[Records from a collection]
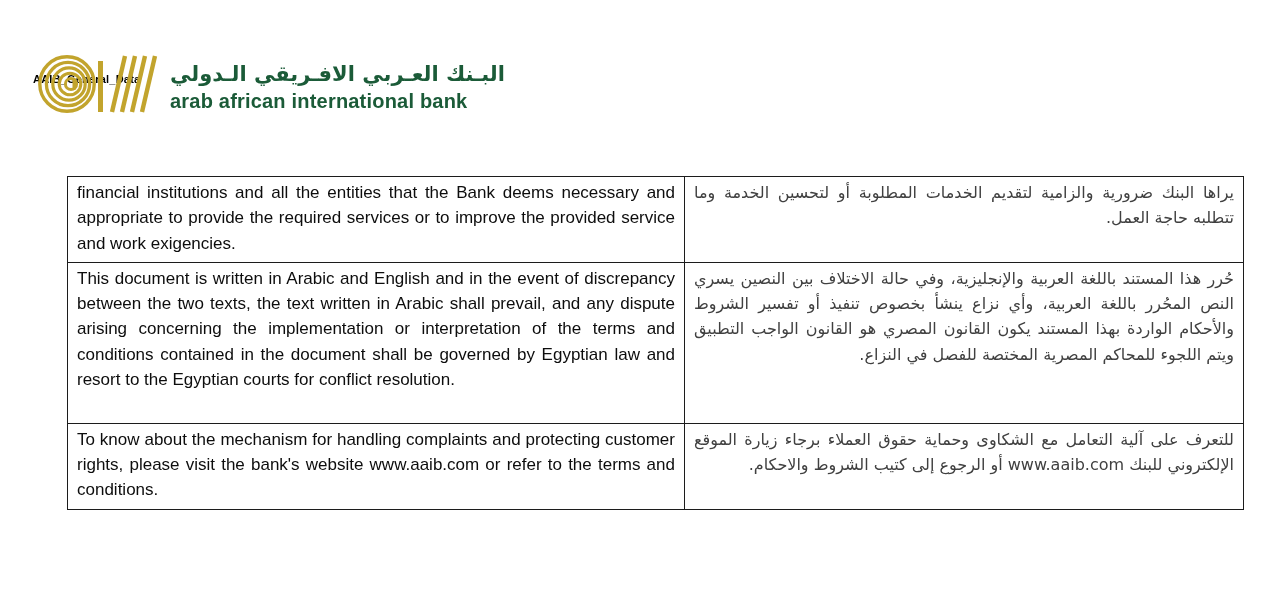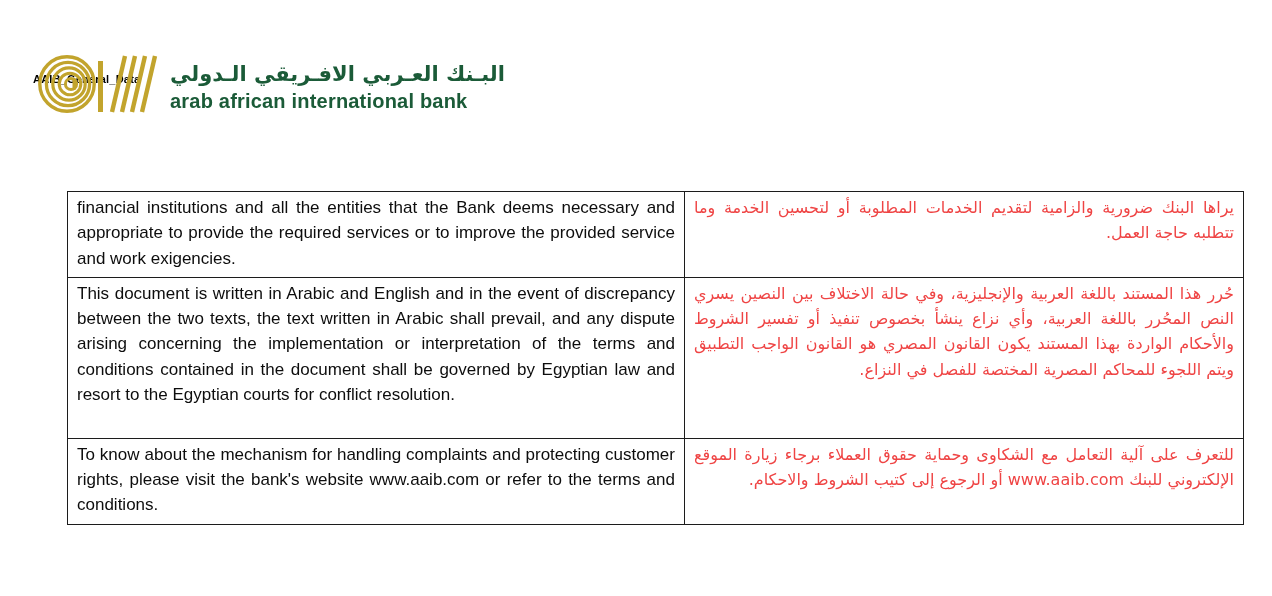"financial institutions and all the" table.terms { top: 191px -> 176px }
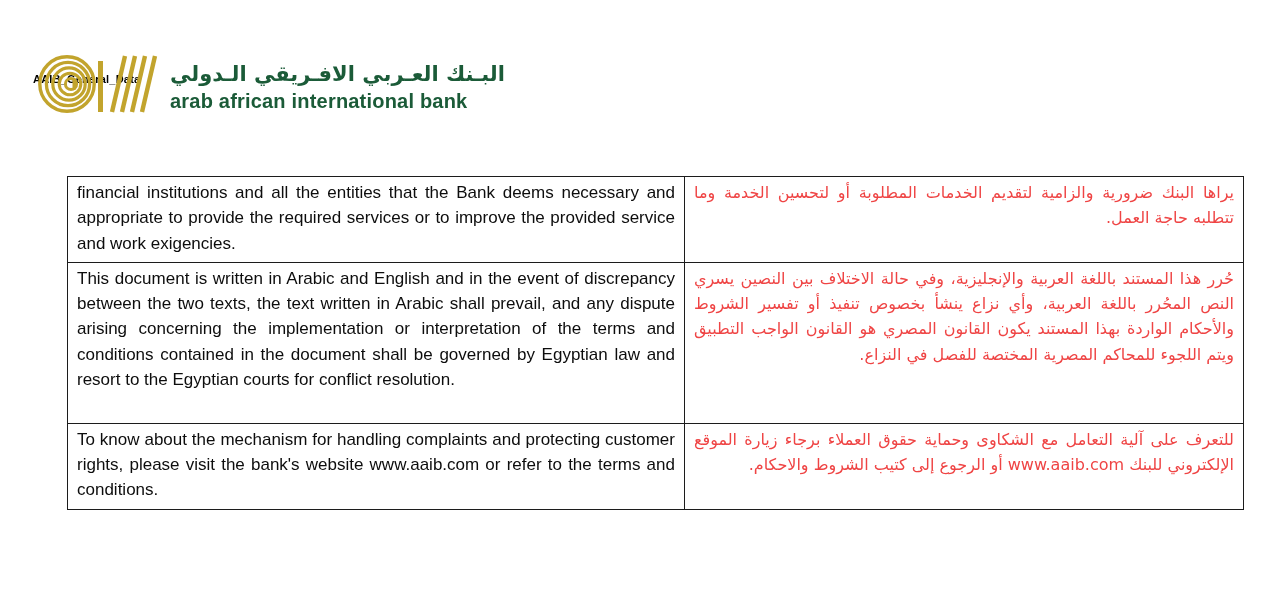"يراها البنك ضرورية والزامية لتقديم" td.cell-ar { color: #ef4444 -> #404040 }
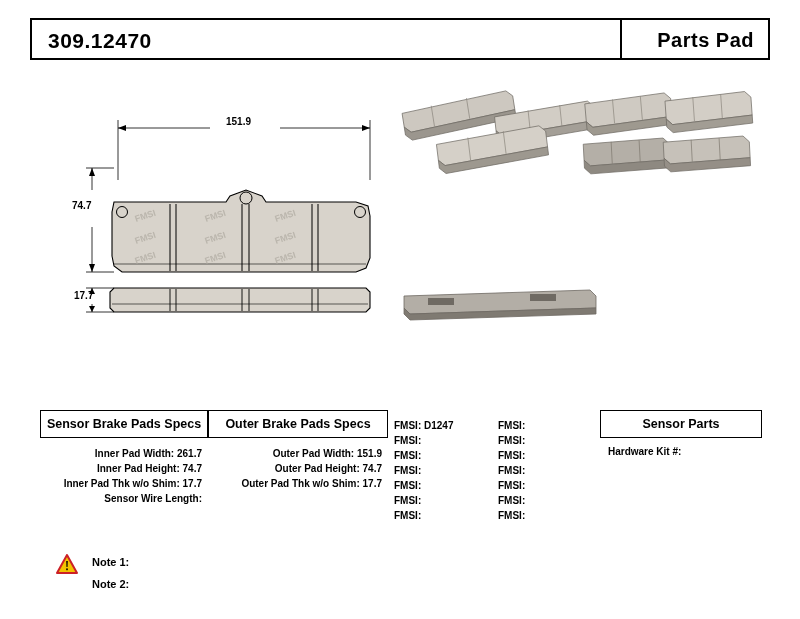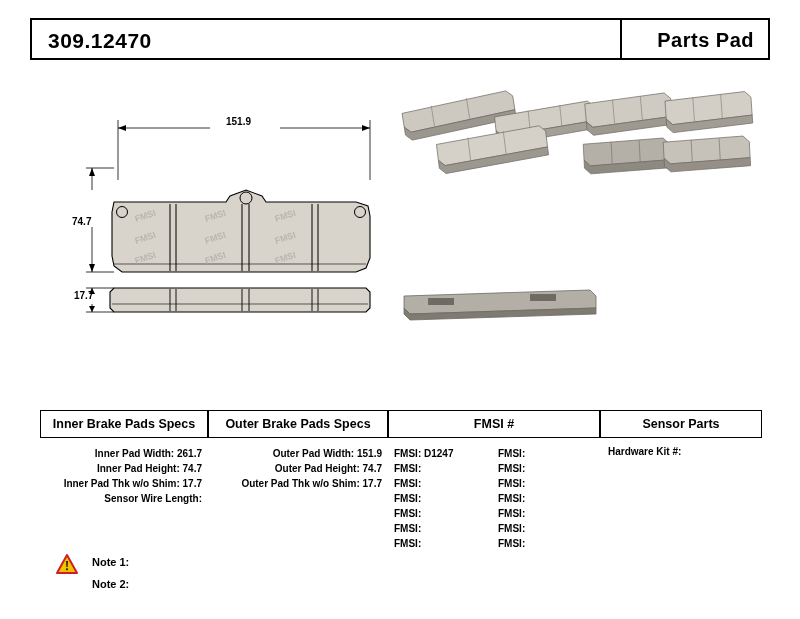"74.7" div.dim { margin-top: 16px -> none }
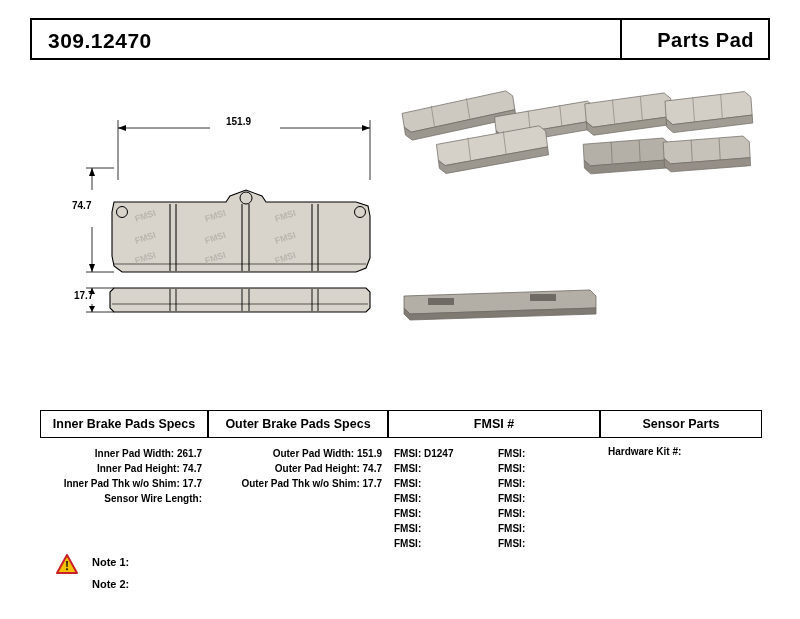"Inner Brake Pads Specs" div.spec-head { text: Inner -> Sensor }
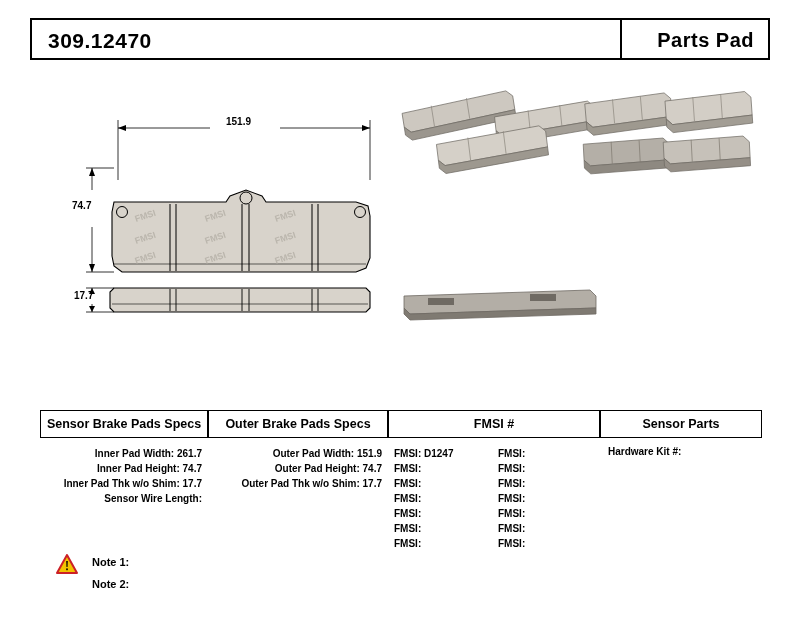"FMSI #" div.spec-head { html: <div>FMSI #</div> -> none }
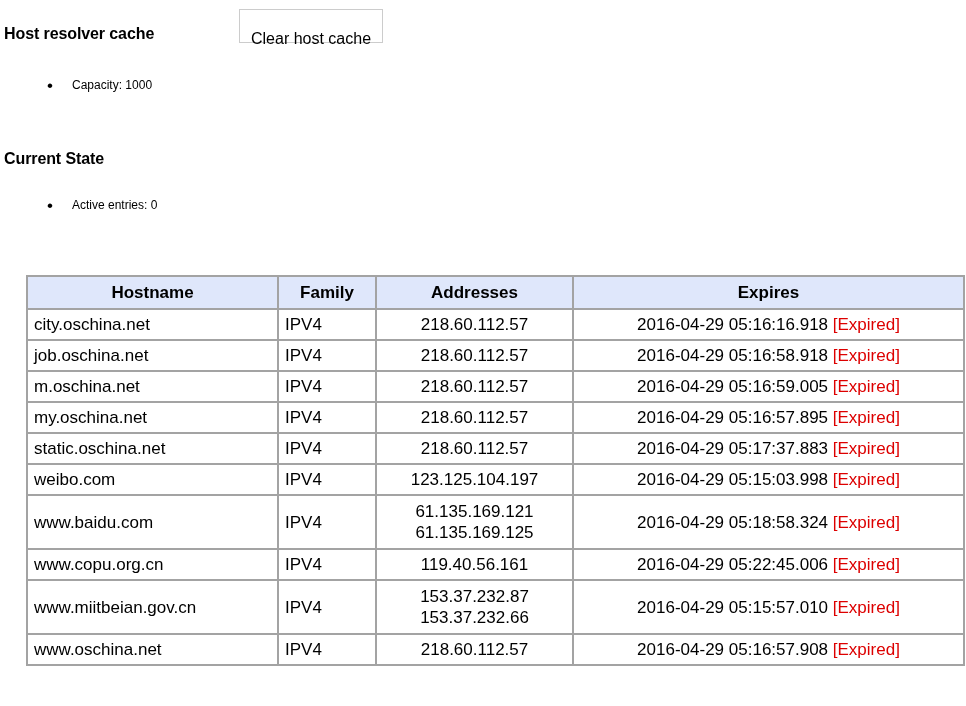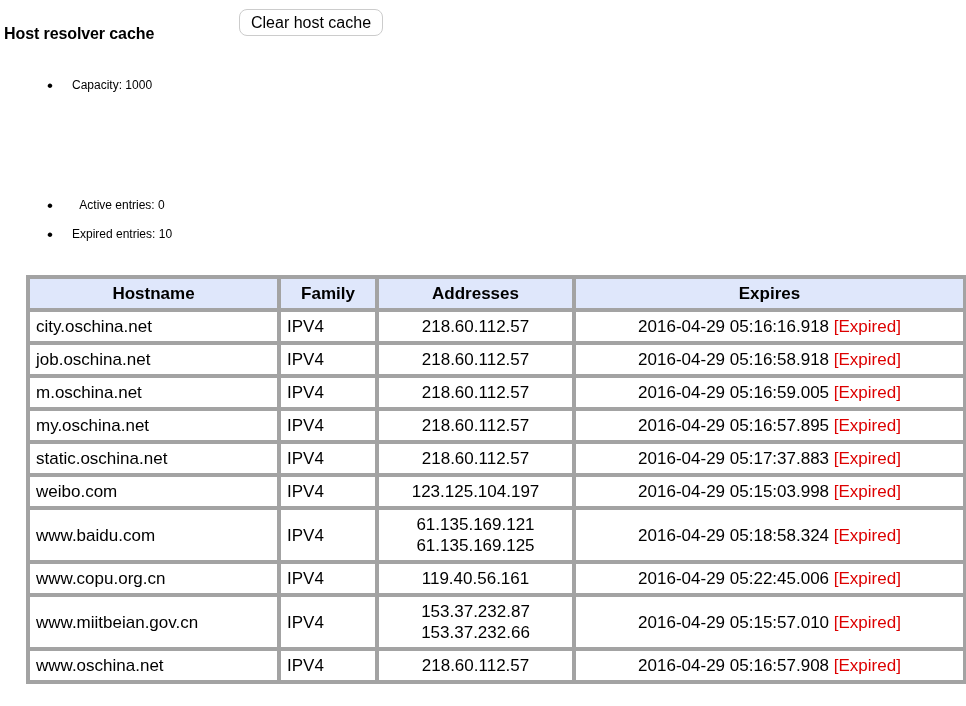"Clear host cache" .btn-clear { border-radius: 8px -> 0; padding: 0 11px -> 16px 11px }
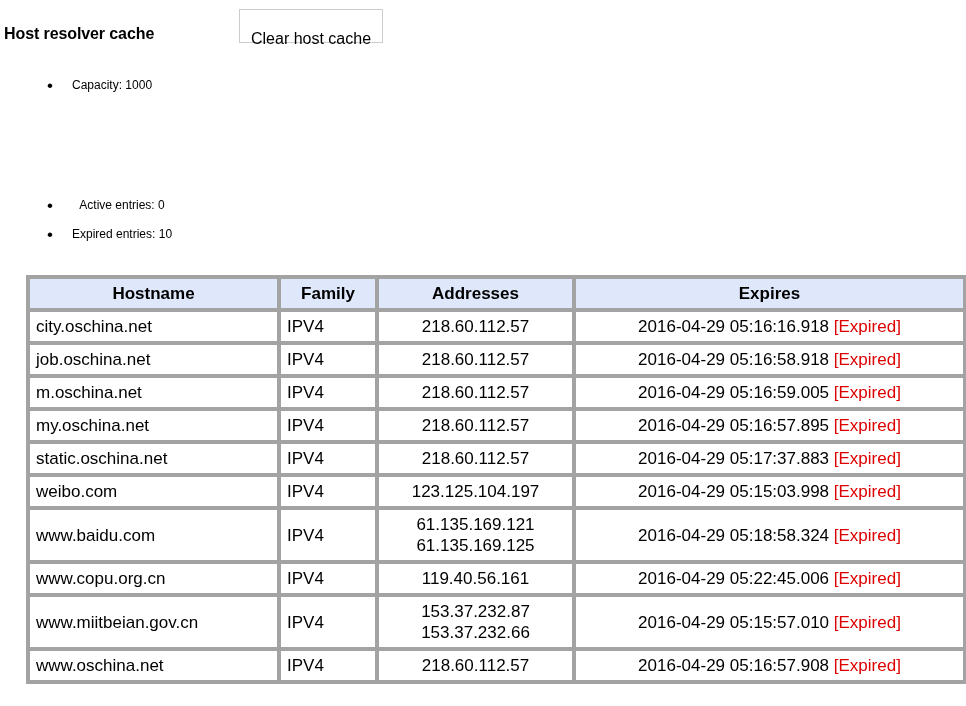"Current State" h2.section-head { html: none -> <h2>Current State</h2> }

◆ **Required work**: Nothing but the text is wanted: repeat the data above exactly, without its images.

◆ **Solution for this exercise**:
"financial institutions and all the" table.terms { top: 191px -> 176px }
"يراها البنك ضرورية والزامية لتقديم" td.cell-ar { color: #ef4444 -> #404040 }
"74.7" div.dim { margin-top: 16px -> none }
"Inner Brake Pads Specs" div.spec-head { text: Inner -> Sensor }
"FMSI #" div.spec-head { html: <div>FMSI #</div> -> none }
"Clear host cache" .btn-clear { border-radius: 8px -> 0; padding: 0 11px -> 16px 11px }
"Current State" h2.section-head { html: none -> <h2>Current State</h2> }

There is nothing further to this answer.